Since you are not seeking any advice, I am reluctant to offer much more than solid affirmation. Having the benefit of life experience I was lacking, I am sure you'll apply a thorough Due Diligence effort. However when the dust settles on your research, if in doubt, gut instinct is a viable fall back. Not telling you anything you don't already know.

Sounds interesting though. I sincerely hope it works out for you and your co-driver. Best of luck!

Brett Aquila's Comment
member avatar

The only way a job will pay way more than most jobs is if the people doing the job have way more to offer than anyone else or they're being asked to do way more than anyone else.

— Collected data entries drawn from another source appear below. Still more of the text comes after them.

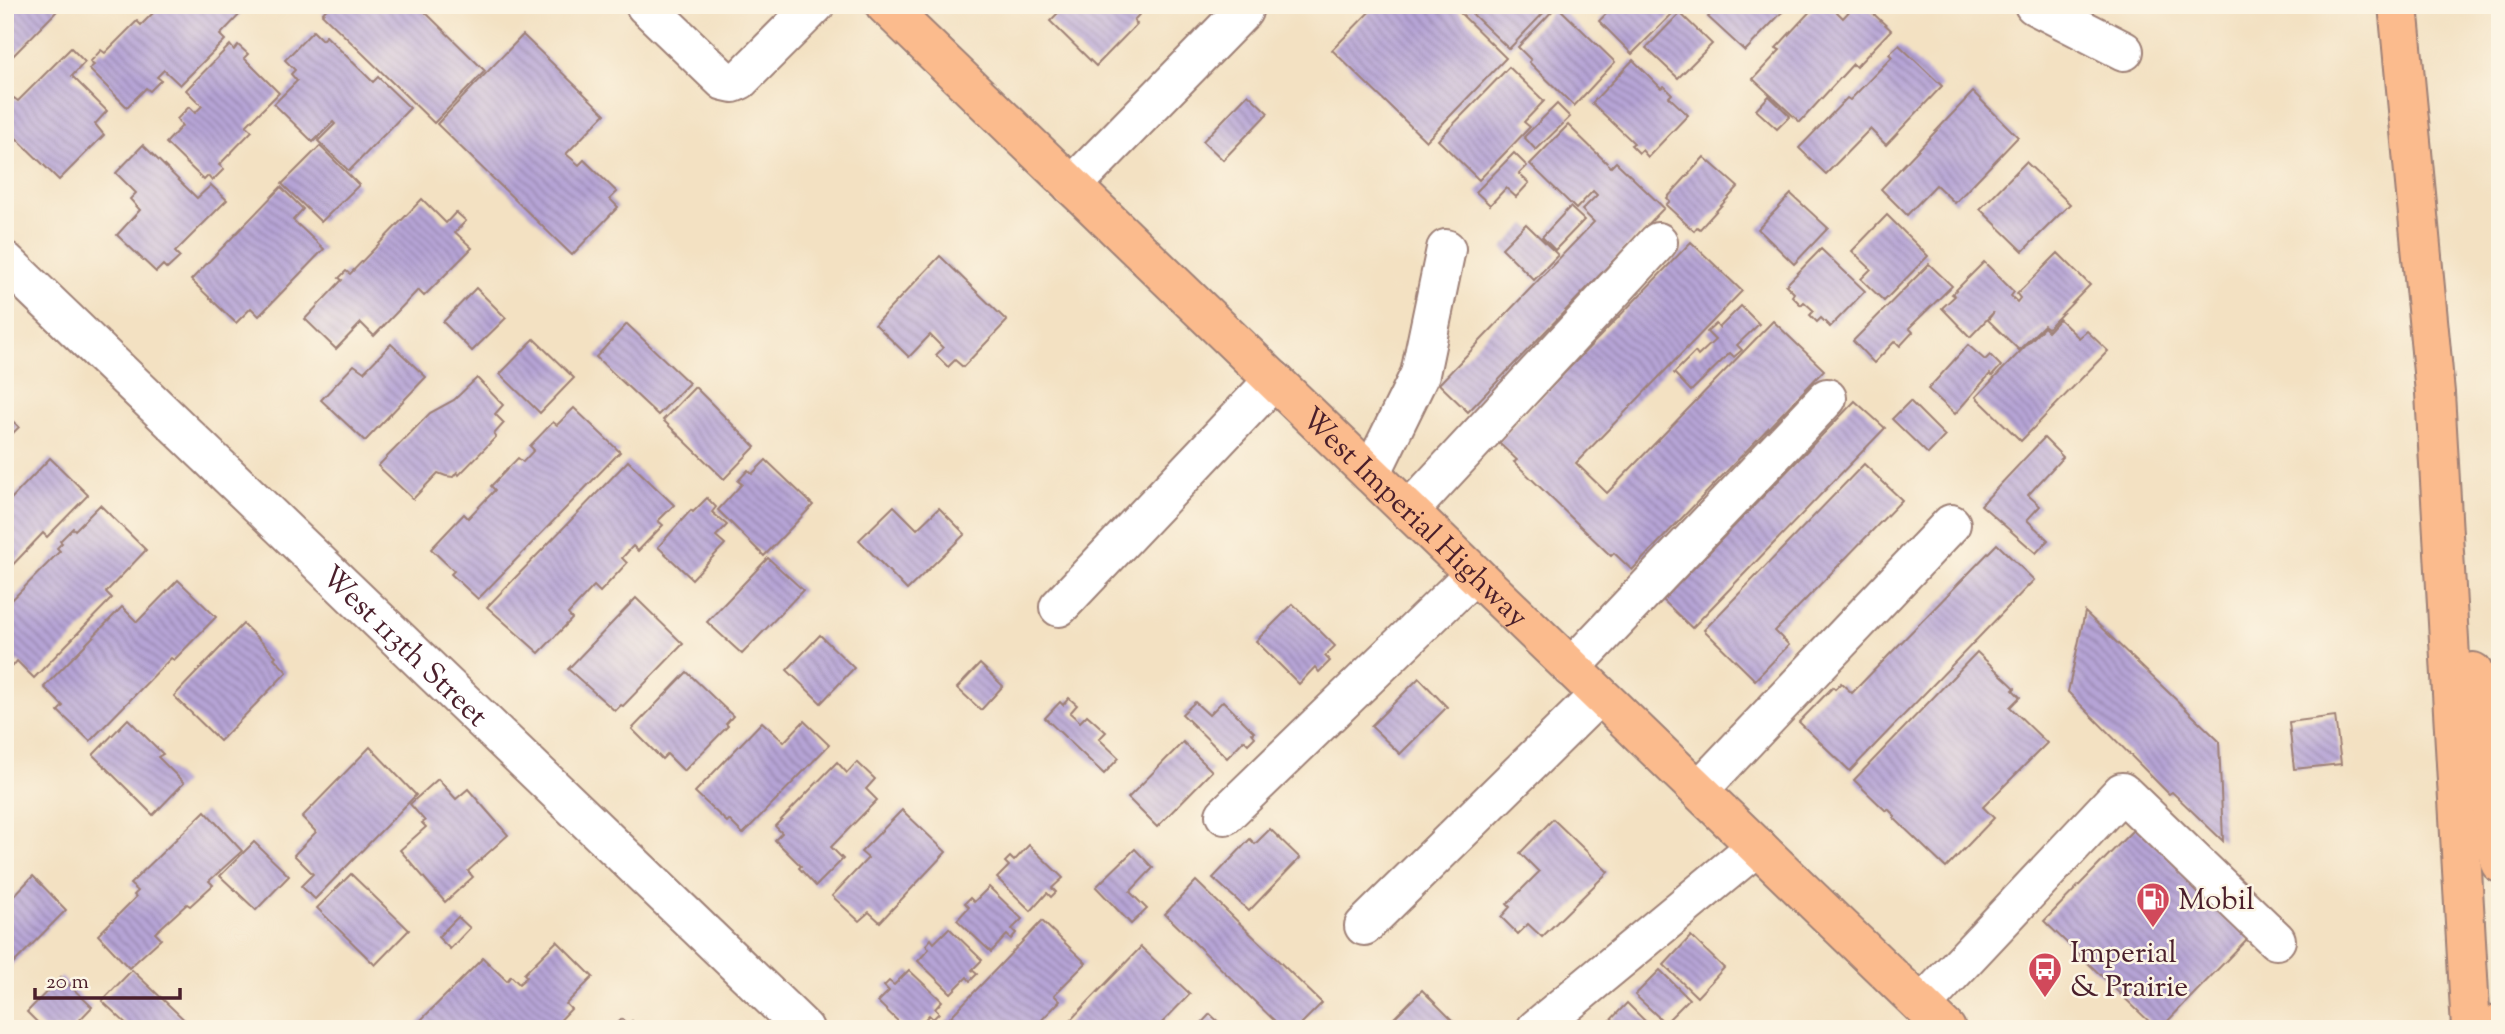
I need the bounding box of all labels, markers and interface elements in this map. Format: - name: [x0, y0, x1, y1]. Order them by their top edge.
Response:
- street label: West Imperial Highway: [1290, 399, 1537, 639]
- street label: West 113th Street: [310, 557, 496, 738]
- fuel station icon: Mobil: [2134, 880, 2172, 929]
- place label: Mobil: [2178, 880, 2255, 923]
- place label: Imperial & Prairie: [2070, 933, 2188, 1010]
- bus stop icon: Imperial & Prairie: [2026, 950, 2064, 999]
- scale bar: [35, 957, 180, 1001]
- text: 20 m: [46, 968, 89, 998]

For 25 years I've been in this industry and I've never once found any evidence that these "magical jobs" exist that just inexplicably pay the driver way, way, way more than any other job. There are the "mythical government jobs" and the "mythical secret freight" jobs and and about 50 other mythical jobs you hear people wondering about. I have no evidence any of them exist and pay substantially more than the rest.

I've known people who haul radioactive waste, NASCAR teams, and rock bands and none of them make much more than anyone else, if they make anything more at all.

If someone is going to pay far above standard market rates you would have to offer something that almost no one else can do.